Many a man was shot for robbing the dead. There were so many dead people that they could hardly find room to bury them, and they had to throw them in the Gulf. They had some barges and they would put seven hundred people on a barge at a time, and throw them all in the Gulf of Mexico. They would ask a man to help bury the dead, and if he refused they would shoot him on the spot. So rather than get killed, they would try to help, but they would faint.
They burned most of the people to get rid of them and many a person noticed that they were burning their own parents or cousins, or perhaps their sisters. There was an old man with a wife and daughter that kept the life saving station. He was there alone – his wife and daughter had gone to town to do some shopping and they were drowned. After he found that he could not find their bodies he went to Port Bolivar where they kept the rings that belonged to the dead. When he went there he found his wife’s ring and he said that it was his wife’s ring, and to show him her body. They had buried her on the beach and he had her taken up and buried in the Galveston Cemetery. But if he found his daughter’s body, I do not know.

There was an old couple that kept the lighthouse in Galveston, who was worried about her son in Galveston. When the storm came up he tried to keep his light burning, but it was of no use. He had been a fine soldier in the Confederate army, and became a lighthouse keeper. The wind blew so hard it blew down a piece of slate and hit him on the head and injured him. He watched the light until it went out and of course there was no use in trying to make it burn any longer. Se he went downstairs with his wife in the front room and they stayed there together, thinking every minute they would go with the rest. But they were saved, and the next morning they could see dead bodies floating around their house. Her son was saved also.
The forts were a short distance from our house. The night of the storm the guns went boom! Boom! All night and we heard them and would say someone is in trouble. The next morning we found out it was the poor soldiers who were crying for help. When the people went on the beach, the soldiers were among the rest, and they were taken up and buried in Galveston at government expense. The way we knew about the soldiers was from only one who had escaped. He floated by the lighthouse and tried to reach it, but could not, so he floated away on the roof of an old house. Some people say they saw him riding the waves on the back of a dead mule that belonged to the soldiers.

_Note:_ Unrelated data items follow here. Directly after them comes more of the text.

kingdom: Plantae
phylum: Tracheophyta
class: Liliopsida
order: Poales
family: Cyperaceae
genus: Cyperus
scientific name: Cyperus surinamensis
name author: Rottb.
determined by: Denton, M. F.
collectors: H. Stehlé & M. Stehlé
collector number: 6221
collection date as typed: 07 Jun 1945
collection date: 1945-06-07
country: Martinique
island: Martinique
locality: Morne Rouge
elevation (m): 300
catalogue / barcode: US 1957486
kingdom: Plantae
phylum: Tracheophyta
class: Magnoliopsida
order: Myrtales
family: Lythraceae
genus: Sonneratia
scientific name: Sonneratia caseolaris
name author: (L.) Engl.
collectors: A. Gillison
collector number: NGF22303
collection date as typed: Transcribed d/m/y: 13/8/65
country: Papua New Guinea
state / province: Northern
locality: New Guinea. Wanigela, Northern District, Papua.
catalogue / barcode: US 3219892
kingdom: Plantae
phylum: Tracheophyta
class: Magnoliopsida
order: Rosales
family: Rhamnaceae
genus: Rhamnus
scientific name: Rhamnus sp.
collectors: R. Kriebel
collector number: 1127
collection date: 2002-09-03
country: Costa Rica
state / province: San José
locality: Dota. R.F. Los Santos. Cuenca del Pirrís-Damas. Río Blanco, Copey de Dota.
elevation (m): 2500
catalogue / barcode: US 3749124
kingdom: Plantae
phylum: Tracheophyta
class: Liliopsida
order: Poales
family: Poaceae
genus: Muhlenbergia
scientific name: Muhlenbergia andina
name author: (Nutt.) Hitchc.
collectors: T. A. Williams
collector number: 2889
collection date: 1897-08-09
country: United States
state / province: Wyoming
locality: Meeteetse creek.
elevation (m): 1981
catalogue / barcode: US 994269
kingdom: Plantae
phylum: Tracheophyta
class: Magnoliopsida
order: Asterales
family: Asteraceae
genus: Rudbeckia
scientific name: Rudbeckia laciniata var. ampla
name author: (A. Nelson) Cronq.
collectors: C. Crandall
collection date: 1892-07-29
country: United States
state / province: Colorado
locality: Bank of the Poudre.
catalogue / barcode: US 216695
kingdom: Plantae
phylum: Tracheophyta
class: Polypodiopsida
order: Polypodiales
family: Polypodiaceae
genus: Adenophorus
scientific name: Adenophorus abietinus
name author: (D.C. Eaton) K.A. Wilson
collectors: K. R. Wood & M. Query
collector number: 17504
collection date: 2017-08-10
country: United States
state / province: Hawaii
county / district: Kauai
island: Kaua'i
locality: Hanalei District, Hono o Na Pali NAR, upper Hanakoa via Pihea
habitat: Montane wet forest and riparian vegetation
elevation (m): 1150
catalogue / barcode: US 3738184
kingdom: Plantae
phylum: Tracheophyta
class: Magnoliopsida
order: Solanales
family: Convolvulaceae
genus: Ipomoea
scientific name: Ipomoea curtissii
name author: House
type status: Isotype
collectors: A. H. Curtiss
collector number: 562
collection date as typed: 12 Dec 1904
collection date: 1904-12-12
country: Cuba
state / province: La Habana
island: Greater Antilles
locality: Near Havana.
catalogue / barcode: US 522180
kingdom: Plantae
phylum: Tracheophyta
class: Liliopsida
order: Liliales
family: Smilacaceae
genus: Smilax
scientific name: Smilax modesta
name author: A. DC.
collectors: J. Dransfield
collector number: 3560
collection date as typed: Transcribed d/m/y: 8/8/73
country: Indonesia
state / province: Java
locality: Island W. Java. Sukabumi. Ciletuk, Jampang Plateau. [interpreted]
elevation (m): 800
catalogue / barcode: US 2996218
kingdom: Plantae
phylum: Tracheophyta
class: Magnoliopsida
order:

There was a lady who stayed with us, by the name of Douglas, with her people until they could get her home, and they had a little boy that was in Galveston during the storm, and it was about a month before they ever found him. Many people were almost crazy trying to get to Galveston to get to their families. Many tried to get aboard the big vessels out in the Gulf because they thought it safer than on land.

There was a trestle that had two coal cars in the middle of it, and after the storm they had crossed the trestle, broke the switch, upset all the coal, and broke the car all to pieces. But the coal was no where to be seen – it had blown everywhere. You cannot imagine such a storm. I walked out on the beach near the wharf, and the wharf was torn off at the end where a ship had gone through."

I told y'all that it is an incredible read! Thanks to Robert and his cousin for sharing his great aunt's diary with us. I am blown away by reading this. That poor child!